▶ **SUPPLIED PASSAGE**
Tuesday, 13 March 2012

'How To Be A Woman' by Caitlin Moran

Let me start by saying I was really looking forward to this book. I'm a fan of Caitlin Moran's columns in Saturday's Times and the book itself, which has been billed as a feminist manifesto to rival Germaine Greeer's The Female Eunuch, has been widely popular (in the UK at least).  It has garnered innumerable 5* reviews in the mainstream press and has even won the Galaxy Book of the Year Award last year.  With all this positive buzz, this was going to be one great reading experience, right?

Wrong!  I'm currently half-way through, and struggling to make it to the end.  Although I have only 150 pages to go, they are dragging out before me like a yawning abyss. These last pages are as insurmountable as Everest would be, if I was ever crazy enough to try to climb it - indeed, 800 pages of War and Peace would be preferable to 150 pages of How To Be A Woman.

▶ **LISTED ENTRIES**
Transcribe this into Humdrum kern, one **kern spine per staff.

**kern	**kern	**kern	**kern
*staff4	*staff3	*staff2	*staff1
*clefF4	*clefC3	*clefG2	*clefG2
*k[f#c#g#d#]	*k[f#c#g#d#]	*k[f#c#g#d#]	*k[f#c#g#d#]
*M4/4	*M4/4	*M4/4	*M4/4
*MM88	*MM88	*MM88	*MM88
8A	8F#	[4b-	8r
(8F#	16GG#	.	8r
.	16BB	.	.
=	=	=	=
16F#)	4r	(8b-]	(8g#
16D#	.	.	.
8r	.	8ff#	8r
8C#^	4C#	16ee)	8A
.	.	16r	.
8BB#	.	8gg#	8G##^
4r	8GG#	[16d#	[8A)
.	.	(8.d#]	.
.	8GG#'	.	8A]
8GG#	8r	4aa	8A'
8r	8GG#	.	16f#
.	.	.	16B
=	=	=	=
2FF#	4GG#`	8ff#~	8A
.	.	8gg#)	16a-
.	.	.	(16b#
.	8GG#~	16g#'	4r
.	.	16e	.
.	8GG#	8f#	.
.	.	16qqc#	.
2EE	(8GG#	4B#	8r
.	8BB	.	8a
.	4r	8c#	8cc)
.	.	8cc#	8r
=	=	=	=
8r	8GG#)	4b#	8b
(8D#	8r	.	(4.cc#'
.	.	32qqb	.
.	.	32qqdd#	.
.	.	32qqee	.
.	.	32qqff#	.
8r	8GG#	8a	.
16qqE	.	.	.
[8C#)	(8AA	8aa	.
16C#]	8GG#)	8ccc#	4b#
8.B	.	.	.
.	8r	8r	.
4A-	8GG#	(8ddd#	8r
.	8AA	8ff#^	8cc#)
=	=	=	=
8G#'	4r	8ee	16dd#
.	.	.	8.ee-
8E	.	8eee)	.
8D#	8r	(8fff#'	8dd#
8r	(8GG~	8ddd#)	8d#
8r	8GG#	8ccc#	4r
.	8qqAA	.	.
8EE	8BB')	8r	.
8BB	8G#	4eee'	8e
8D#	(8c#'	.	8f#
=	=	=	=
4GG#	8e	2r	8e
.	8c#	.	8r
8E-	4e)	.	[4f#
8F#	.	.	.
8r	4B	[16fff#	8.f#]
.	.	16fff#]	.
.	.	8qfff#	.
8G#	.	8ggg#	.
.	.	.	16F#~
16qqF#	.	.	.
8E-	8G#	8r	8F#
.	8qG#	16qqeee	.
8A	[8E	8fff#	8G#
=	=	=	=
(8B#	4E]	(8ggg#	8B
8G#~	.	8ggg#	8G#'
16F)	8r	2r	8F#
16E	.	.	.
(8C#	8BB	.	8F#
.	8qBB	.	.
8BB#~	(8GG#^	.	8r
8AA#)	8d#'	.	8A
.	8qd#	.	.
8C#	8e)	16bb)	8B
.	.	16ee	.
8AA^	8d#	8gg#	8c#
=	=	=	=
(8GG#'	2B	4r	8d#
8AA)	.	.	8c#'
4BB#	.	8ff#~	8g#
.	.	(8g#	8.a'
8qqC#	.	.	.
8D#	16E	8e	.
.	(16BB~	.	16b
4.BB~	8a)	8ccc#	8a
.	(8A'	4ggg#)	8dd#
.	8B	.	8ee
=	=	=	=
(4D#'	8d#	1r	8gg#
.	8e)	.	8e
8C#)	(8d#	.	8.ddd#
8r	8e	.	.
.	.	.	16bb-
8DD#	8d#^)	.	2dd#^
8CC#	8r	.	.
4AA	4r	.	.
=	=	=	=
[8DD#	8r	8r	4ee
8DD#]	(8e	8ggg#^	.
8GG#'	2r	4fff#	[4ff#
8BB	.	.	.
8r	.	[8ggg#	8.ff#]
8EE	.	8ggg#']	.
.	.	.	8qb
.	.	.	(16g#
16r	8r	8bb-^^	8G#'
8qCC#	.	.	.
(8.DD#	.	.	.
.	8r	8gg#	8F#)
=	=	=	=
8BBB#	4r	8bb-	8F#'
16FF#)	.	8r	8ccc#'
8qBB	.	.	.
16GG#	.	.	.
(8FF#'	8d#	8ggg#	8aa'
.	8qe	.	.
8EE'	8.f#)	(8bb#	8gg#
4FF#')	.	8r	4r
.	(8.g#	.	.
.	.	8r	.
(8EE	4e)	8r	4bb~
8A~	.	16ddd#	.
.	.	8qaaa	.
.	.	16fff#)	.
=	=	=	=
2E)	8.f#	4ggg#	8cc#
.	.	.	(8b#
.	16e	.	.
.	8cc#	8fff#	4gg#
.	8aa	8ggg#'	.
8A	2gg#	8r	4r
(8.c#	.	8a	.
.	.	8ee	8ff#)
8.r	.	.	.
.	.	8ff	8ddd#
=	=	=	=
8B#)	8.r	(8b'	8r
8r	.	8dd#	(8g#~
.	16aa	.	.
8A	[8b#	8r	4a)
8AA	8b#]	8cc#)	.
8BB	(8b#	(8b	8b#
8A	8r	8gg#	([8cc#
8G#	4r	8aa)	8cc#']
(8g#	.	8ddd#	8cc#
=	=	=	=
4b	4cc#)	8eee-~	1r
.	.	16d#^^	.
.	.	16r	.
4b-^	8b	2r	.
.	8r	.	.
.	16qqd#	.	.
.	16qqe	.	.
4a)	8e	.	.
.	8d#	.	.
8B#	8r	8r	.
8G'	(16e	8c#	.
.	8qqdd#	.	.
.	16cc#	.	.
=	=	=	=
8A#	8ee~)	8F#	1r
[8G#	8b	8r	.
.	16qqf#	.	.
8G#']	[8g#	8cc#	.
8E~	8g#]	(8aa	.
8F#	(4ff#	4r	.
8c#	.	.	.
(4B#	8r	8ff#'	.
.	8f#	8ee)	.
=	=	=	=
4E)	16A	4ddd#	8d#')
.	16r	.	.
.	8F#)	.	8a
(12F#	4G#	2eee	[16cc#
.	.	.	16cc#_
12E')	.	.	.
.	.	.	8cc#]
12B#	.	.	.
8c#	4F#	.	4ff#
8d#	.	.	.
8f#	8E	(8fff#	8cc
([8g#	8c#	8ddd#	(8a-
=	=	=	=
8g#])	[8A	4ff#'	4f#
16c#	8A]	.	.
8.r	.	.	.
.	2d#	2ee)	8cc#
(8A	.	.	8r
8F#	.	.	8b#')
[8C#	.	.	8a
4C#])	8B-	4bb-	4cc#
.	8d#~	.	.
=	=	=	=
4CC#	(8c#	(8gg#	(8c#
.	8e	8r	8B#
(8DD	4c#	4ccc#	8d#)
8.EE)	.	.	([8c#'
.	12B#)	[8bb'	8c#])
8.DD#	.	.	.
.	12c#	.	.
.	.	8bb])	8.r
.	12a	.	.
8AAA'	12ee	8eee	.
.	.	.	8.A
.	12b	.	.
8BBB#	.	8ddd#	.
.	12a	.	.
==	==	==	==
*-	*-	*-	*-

▶ **EXERCISES TO COMPLETE**
a) According to the review of How To Be A Woman, what award did the book win last year?
b) Continue the review of How To Be A Woman from where it stops.

▶ **YOUR WRITTEN ANSWERS**
a) The Galaxy Book of the Year Award.

b)
The main problem with this book lies in the author's rather unique style.  Although she is undoubtedly a talented and funny writer, her reliance on capital letters and endless exclamation marks is extremely annoying - if not downright off-putting.  Any writer worth their salt will tell you that the words on the page should be sufficient to get the point across, while a single exclamation mark, and perhaps the odd italic, is all that is needed to add emphasis.  Overuse of capitals makes the writer come across as belligerent and, in Moran's case, slightly mad.  More often than not, while reading this book, I found myself thinking 'STOP SHOUTING AT ME, YOU LUNATIC!! JUST CALM THE HELL DOWN!!!!'  And as such, any point she was trying to make was simply lost on me.

Another issue I have with this book it's is crudeness.  Note to the author - it is not necessary to mention the c-word and f-word on every other page to prove your feminist credentials.  We are no longer in the 1970s - you do not have to resort to shock tactics to drive home your feministic point. In fact, maybe if you made an effort to drag yourself out of the gutter occasionally, your argument may be better received.  Also, as a reader, I have no desire to be subjected to an entire chapter devoted to your quest to find a suitable name for your vagina and that of your new-born daughter.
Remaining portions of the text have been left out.